The aim of this briefing is to summarise the main points of the declaration in anticipation of the release of the official transcript. Readers are advised that unauthorised recordings and transcripts now circulating in the Internet cannot be authenticated and may be unreliable.

The Joint Statement by INS General Secretary Tom McCarthy and Chief Philosopher Simon Critchley consists of a series of numbered theses on inauthenticity.

They begin with the failure of transcendence and the copies of this failure which are recorded in the history of art, philosophy and literature.

They identify, on the one hand, the slippery slope on which one slides upwards towards “essence” and “ideal”, a well-worn path for the tourists of the sublime looking for a glimpse of themselves “shattering themselves against death” as Heidegger (14) would fancy, or taking a swan-dive into the volcano like Empedocles (19).

On the other hand, the theses identify a more resistant slope which Bataille called “l’informe” — the formless which opposes the Platonic world of forms, a universe that “‘resembles nothing’ and ‘gets itself squashed everywhere, like a spider or earthworm’” (10).

All art and literature is divided between these two temptations: either to extinguish matter and elevate it into form or to let matter matter by making form as formless as possible. The INS delivers itself solidly to the second temptation: to let matter matter, to let form touch absence, ellipsis and debris (8).

The INS Chief Philosopher and General Secretary explain that what matters for the INS are “not the imperial dreams in the head of the polar explorer Ernest Shackleton but rather his blackened, frostbitten toes which, after the white space into which he’d ventured and on which he hoped to write his name solidified and crushed his boat, he and his crew were forced to chop from their own feet, cook on their stove and eat. Necronauts are poets of the antipodes of poetry, artists of art’s polar opposite, its Antartica” (sic, 9).

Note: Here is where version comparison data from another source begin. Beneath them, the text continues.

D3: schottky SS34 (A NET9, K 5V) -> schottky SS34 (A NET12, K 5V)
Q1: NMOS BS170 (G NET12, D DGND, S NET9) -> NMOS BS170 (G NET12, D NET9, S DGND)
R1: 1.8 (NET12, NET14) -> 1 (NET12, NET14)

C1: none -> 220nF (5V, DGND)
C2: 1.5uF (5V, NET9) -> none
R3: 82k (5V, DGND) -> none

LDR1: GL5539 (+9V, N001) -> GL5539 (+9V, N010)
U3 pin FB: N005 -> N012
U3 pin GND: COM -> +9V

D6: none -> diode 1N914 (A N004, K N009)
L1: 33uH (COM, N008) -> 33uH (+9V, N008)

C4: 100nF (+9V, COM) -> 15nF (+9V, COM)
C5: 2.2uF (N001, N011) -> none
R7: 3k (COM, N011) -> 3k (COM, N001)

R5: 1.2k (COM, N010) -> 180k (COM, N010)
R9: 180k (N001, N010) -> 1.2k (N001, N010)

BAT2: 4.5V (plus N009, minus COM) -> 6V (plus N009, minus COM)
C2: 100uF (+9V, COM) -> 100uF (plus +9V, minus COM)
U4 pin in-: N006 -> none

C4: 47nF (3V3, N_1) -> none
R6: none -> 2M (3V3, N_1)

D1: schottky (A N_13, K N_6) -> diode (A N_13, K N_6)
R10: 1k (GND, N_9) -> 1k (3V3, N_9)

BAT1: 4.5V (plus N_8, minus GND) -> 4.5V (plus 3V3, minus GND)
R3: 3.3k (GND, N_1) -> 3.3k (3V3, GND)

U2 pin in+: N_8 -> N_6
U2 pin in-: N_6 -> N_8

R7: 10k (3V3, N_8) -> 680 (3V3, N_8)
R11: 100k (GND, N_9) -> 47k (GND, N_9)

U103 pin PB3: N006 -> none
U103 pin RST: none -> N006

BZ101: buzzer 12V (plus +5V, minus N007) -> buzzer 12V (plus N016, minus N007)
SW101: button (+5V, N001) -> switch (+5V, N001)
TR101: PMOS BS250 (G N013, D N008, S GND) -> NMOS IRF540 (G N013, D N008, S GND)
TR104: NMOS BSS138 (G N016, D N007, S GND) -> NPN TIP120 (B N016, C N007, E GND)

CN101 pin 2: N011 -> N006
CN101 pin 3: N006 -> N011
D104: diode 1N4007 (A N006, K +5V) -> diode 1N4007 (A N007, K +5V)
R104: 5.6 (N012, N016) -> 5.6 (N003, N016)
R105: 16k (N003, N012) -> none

The Statement declares the death of tragedy in which the lonely hero, in death, is rewarded with authentic being. Instead it calls for the comic, the divided and the repetitive: instead of Oedipus, Wile E. Coyote who, like a true necronaut, “dies almost without noticing” (19), again and again, repeatedly.

The Statement navigates a course from the individual, to the dividual (11), thence to the residual, “a remainder that remains: a shard, a leftover, a trace” (33), and further to the risidual, a laughable doubling. “What distinguishes the poet or philosopher from others,” the Statement says, “is that he can laugh at himself. That is, he can simultaneously be the one who trips and the one who watches the trip: he can split himself in two — what Baudelaire calls dédoublement” (17).

All cults of authenticity, it is declared, whether they celebrate it in the guise of transcendence, unity or totality, for aesthetic, religious or political ends, “should be abandoned” (12).

The aim of the declaration is not contemplation. It is to stuff inauthenticity into our mouths like Molly Bloom’s seed cake, and thus with a silent “yes” (38) to reaffirm the tenets of necronautical materialism, to repeat: you are always already a necronaut.


Issued by INS Department of Propaganda. Official INS propaganda may be freely distributed, distorted, appropriated or adapted as the reader sees fit.